Pauline Higgins, sage-femme, ancienne élève de l’école des arts politiques, réalisatrice
Génèse du projet et processus de création
Les mots d’Ingrid Bizaguet, chorégraphe et interprète, cocréatrice avec Pauline Higgins des ateliers et des formations danse&périnée ®, pelvicfloor&dance®, pelvicfloorproprioception&breath®, danse&naissance ®
« Ce projet voit le jour à la naissance de mon deuxième enfant de la nécessité de traiter du corps de la femme, du don qu’elle fait, de sa reconstruction post-partum. Comme le périnée lui-même, je concevais ma pièce en strates. Petit à petit, nous allions briser la coquille, nous immiscer…
Je souhaitais traiter des non-dits, des tabous, du pouvoir que détiennent ceux qui savent. Je désirais jouer avec humour de ce qui, finalement, rassemble l’humanité toute entière. Puis j’ai compris. Exposer le périnée c’est entrer dans une dynamique de (re)conquête de soi, d’empowerment, de mythologie personnelle. C’est aller à la rencontre de ce qui fait notre essence.
C’est aussi rencontrer ceux qui ne sont pas prêts, ceux qui refusent de voir.

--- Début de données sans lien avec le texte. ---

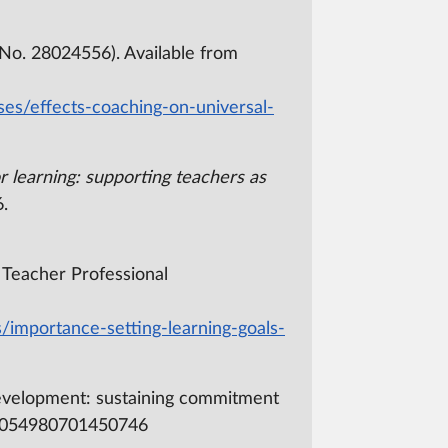
No. 28024556). Available from
ses/effects-coaching-on-universal-
r learning: supporting teachers as
.
f Teacher Professional
/importance-setting-learning-goals-
d development: sustaining commitment
/03054980701450746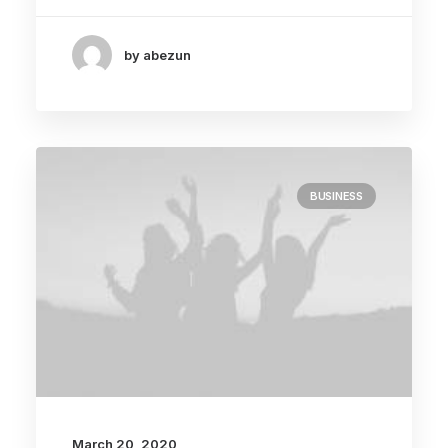
by abezun
BUSINESS
March 20, 2020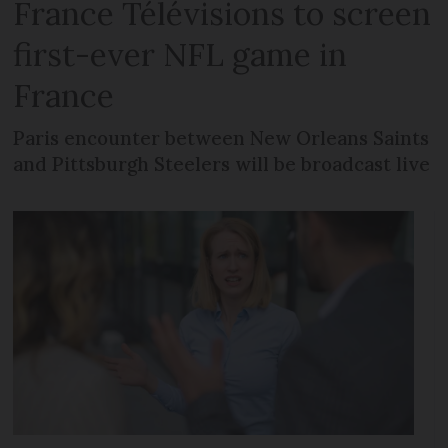
France Télévisions to screen
first-ever NFL game in
France
Paris encounter between New Orleans Saints
and Pittsburgh Steelers will be broadcast live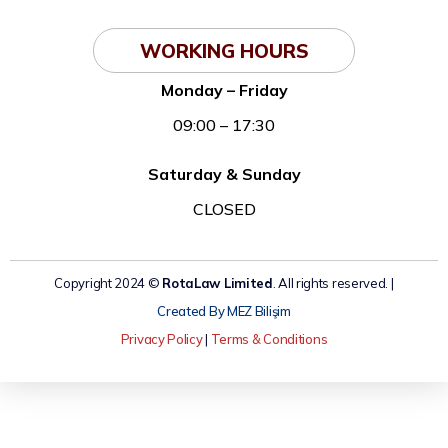
WORKING HOURS
Monday – Friday
09:00 – 17:30
Saturday & Sunday
CLOSED
Copyright 2024 ©
RotaLaw Limited
. All rights reserved. |
Created By MEZ Bilişim
Privacy Policy
|
Terms & Conditions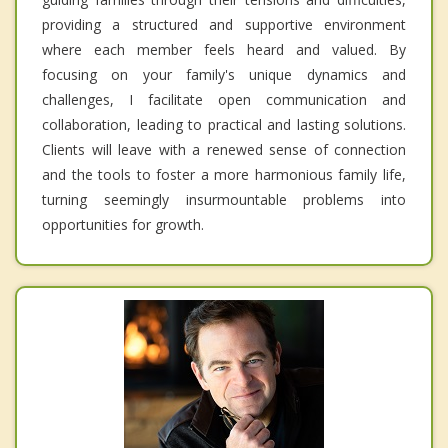
providing a structured and supportive environment
where each member feels heard and valued. By
focusing on your family's unique dynamics and
challenges, I facilitate open communication and
collaboration, leading to practical and lasting solutions.
Clients will leave with a renewed sense of connection
and the tools to foster a more harmonious family life,
turning seemingly insurmountable problems into
opportunities for growth.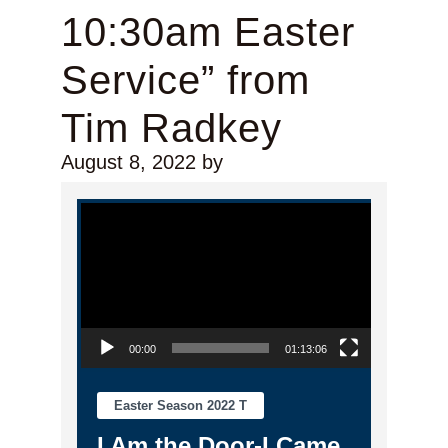
10:30am Easter
Service” from
Tim Radkey
August 8, 2022
by
Video Player
00:00
01:13:06
Easter Season 2022 T
I Am the Door-I Came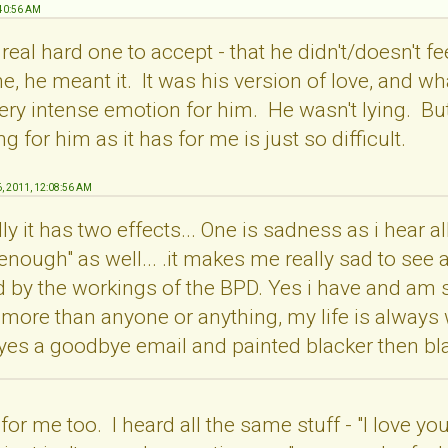
:40:56 AM
a real hard one to accept - that he didn't/doesn't f
e, he meant it. It was his version of love, and wh
y intense emotion for him. He wasn't lying. But tr
 for him as it has for me is just so difficult.
6, 2011, 12:08:56 AM
y it has two effects... One is sadness as i hear all
 enough" as well... .it makes me really sad to see a
 by the workings of the BPD. Yes i have and am sti
 more than anyone or anything, my life is always wi
 yes a goodbye email and painted blacker then bla
for me too. I heard all the same stuff - "I love you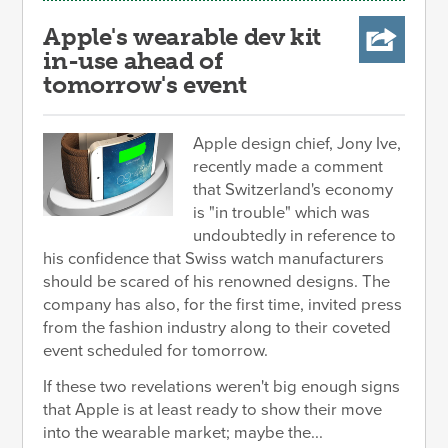
Apple's wearable dev kit
in-use ahead of
tomorrow's event
Apple design chief, Jony Ive,
recently made a comment
that Switzerland's economy
is "in trouble" which was
undoubtedly in reference to
his confidence that Swiss watch manufacturers
should be scared of his renowned designs. The
company has also, for the first time, invited press
from the fashion industry along to their coveted
event scheduled for tomorrow.
If these two revelations weren't big enough signs
that Apple is at least ready to show their move
into the wearable market; maybe the...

Alors j’ai dessiné, j’ai respiré, j’ai symbolisé le corps avec mes mains, j’ai traversé la scène en faisant 28 pas… Pour ne pas avoir à dire ce que les oreilles ne peuvent entendre, lorsque l’on n’a pas de mots. Pour trouver d’autres voies, d’autres chemins, j’ai eu le souhait de faire rire, autant par le choix des mots utilisés que par les situations créées.»
Ingrid Bizaguet, danseuse et chorégraphe, pédagogue et danse-thérapeute.